## Dataset content

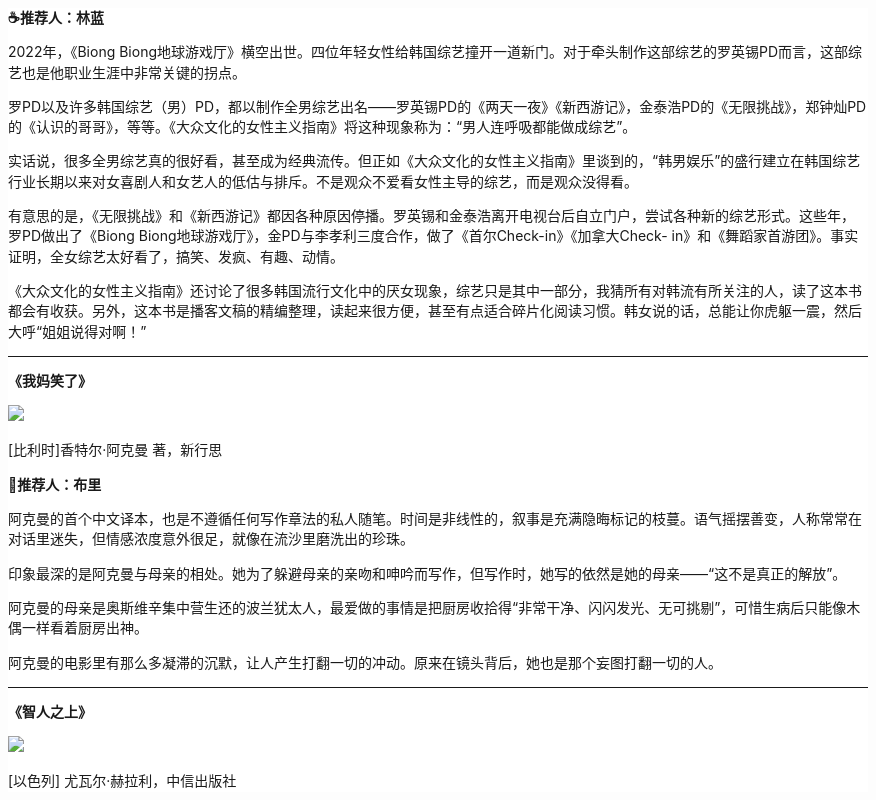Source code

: **☕️推荐人：林蓝**

  

2022年，《Biong
Biong地球游戏厅》横空出世。四位年轻女性给韩国综艺撞开一道新门。对于牵头制作这部综艺的罗英锡PD而言，这部综艺也是他职业生涯中非常关键的拐点。

  

罗PD以及许多韩国综艺（男）PD，都以制作全男综艺出名——罗英锡PD的《两天一夜》《新西游记》，金泰浩PD的《无限挑战》，郑钟灿PD的《认识的哥哥》，等等。《大众文化的女性主义指南》将这种现象称为：“男人连呼吸都能做成综艺”。

  

实话说，很多全男综艺真的很好看，甚至成为经典流传。但正如《大众文化的女性主义指南》里谈到的，“韩男娱乐”的盛行建立在韩国综艺行业长期以来对女喜剧人和女艺人的低估与排斥。不是观众不爱看女性主导的综艺，而是观众没得看。

  

有意思的是，《无限挑战》和《新西游记》都因各种原因停播。罗英锡和金泰浩离开电视台后自立门户，尝试各种新的综艺形式。这些年，罗PD做出了《Biong
Biong地球游戏厅》，金PD与李孝利三度合作，做了《首尔Check-in》《加拿大Check-
in》和《舞蹈家首游团》。事实证明，全女综艺太好看了，搞笑、发疯、有趣、动情。

  

《大众文化的女性主义指南》还讨论了很多韩国流行文化中的厌女现象，综艺只是其中一部分，我猜所有对韩流有所关注的人，读了这本书都会有收获。另外，这本书是播客文稿的精编整理，读起来很方便，甚至有点适合碎片化阅读习惯。韩女说的话，总能让你虎躯一震，然后大呼“姐姐说得对啊！”

  

* * *

  

**《我妈笑了》**

![](https://mmbiz.qpic.cn/mmbiz_jpg/aP7vrTpXJxR1ficbHial7tDeXTBRaCZRokdWzPVPmXrbbp4XJvUmLibM0wpzyy16mhaHhCRT3qRMCERgqpP4kTANg/640?wx_fmt=jpeg&from;=appmsg)

[比利时]香特尔·阿克曼 著，新行思

  

**🧩推荐人：布里**

  

阿克曼的首个中文译本，也是不遵循任何写作章法的私人随笔。时间是非线性的，叙事是充满隐晦标记的枝蔓。语气摇摆善变，人称常常在对话里迷失，但情感浓度意外很足，就像在流沙里磨洗出的珍珠。

  

印象最深的是阿克曼与母亲的相处。她为了躲避母亲的亲吻和呻吟而写作，但写作时，她写的依然是她的母亲——“这不是真正的解放”。

  

阿克曼的母亲是奥斯维辛集中营生还的波兰犹太人，最爱做的事情是把厨房收拾得“非常干净、闪闪发光、无可挑剔”，可惜生病后只能像木偶一样看着厨房出神。

  

阿克曼的电影里有那么多凝滞的沉默，让人产生打翻一切的冲动。原来在镜头背后，她也是那个妄图打翻一切的人。

  

* * *

  

**《智人之上》**

![](https://mmbiz.qpic.cn/mmbiz_png/aP7vrTpXJxR1ficbHial7tDeXTBRaCZRok91qHYpfEIJwqV6A9cicQYqc2nnzpzuJfDnmjbZ8FcgZCERibRDnv56XA/640?wx_fmt=png&from;=appmsg)

[以色列] 尤瓦尔·赫拉利，中信出版社
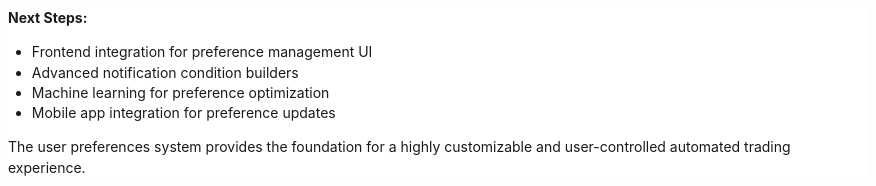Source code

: **Next Steps:**
- Frontend integration for preference management UI
- Advanced notification condition builders
- Machine learning for preference optimization
- Mobile app integration for preference updates

The user preferences system provides the foundation for a highly customizable and user-controlled automated trading experience.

## Problem description
Print every line of the data exactly. Pictures do not belong in the copy.

## Task response
Source code

: **☕️推荐人：林蓝**

  

2022年，《Biong
Biong地球游戏厅》横空出世。四位年轻女性给韩国综艺撞开一道新门。对于牵头制作这部综艺的罗英锡PD而言，这部综艺也是他职业生涯中非常关键的拐点。

  

罗PD以及许多韩国综艺（男）PD，都以制作全男综艺出名——罗英锡PD的《两天一夜》《新西游记》，金泰浩PD的《无限挑战》，郑钟灿PD的《认识的哥哥》，等等。《大众文化的女性主义指南》将这种现象称为：“男人连呼吸都能做成综艺”。

  

实话说，很多全男综艺真的很好看，甚至成为经典流传。但正如《大众文化的女性主义指南》里谈到的，“韩男娱乐”的盛行建立在韩国综艺行业长期以来对女喜剧人和女艺人的低估与排斥。不是观众不爱看女性主导的综艺，而是观众没得看。

  

有意思的是，《无限挑战》和《新西游记》都因各种原因停播。罗英锡和金泰浩离开电视台后自立门户，尝试各种新的综艺形式。这些年，罗PD做出了《Biong
Biong地球游戏厅》，金PD与李孝利三度合作，做了《首尔Check-in》《加拿大Check-
in》和《舞蹈家首游团》。事实证明，全女综艺太好看了，搞笑、发疯、有趣、动情。

  

《大众文化的女性主义指南》还讨论了很多韩国流行文化中的厌女现象，综艺只是其中一部分，我猜所有对韩流有所关注的人，读了这本书都会有收获。另外，这本书是播客文稿的精编整理，读起来很方便，甚至有点适合碎片化阅读习惯。韩女说的话，总能让你虎躯一震，然后大呼“姐姐说得对啊！”

  

* * *

  

**《我妈笑了》**

![](https://mmbiz.qpic.cn/mmbiz_jpg/aP7vrTpXJxR1ficbHial7tDeXTBRaCZRokdWzPVPmXrbbp4XJvUmLibM0wpzyy16mhaHhCRT3qRMCERgqpP4kTANg/640?wx_fmt=jpeg&from;=appmsg)

[比利时]香特尔·阿克曼 著，新行思

  

**🧩推荐人：布里**

  

阿克曼的首个中文译本，也是不遵循任何写作章法的私人随笔。时间是非线性的，叙事是充满隐晦标记的枝蔓。语气摇摆善变，人称常常在对话里迷失，但情感浓度意外很足，就像在流沙里磨洗出的珍珠。

  

印象最深的是阿克曼与母亲的相处。她为了躲避母亲的亲吻和呻吟而写作，但写作时，她写的依然是她的母亲——“这不是真正的解放”。

  

阿克曼的母亲是奥斯维辛集中营生还的波兰犹太人，最爱做的事情是把厨房收拾得“非常干净、闪闪发光、无可挑剔”，可惜生病后只能像木偶一样看着厨房出神。

  

阿克曼的电影里有那么多凝滞的沉默，让人产生打翻一切的冲动。原来在镜头背后，她也是那个妄图打翻一切的人。

  

* * *

  

**《智人之上》**

![](https://mmbiz.qpic.cn/mmbiz_png/aP7vrTpXJxR1ficbHial7tDeXTBRaCZRok91qHYpfEIJwqV6A9cicQYqc2nnzpzuJfDnmjbZ8FcgZCERibRDnv56XA/640?wx_fmt=png&from;=appmsg)

[以色列] 尤瓦尔·赫拉利，中信出版社
Source code

: **Next Steps:**
- Frontend integration for preference management UI
- Advanced notification condition builders
- Machine learning for preference optimization
- Mobile app integration for preference updates

The user preferences system provides the foundation for a highly customizable and user-controlled automated trading experience.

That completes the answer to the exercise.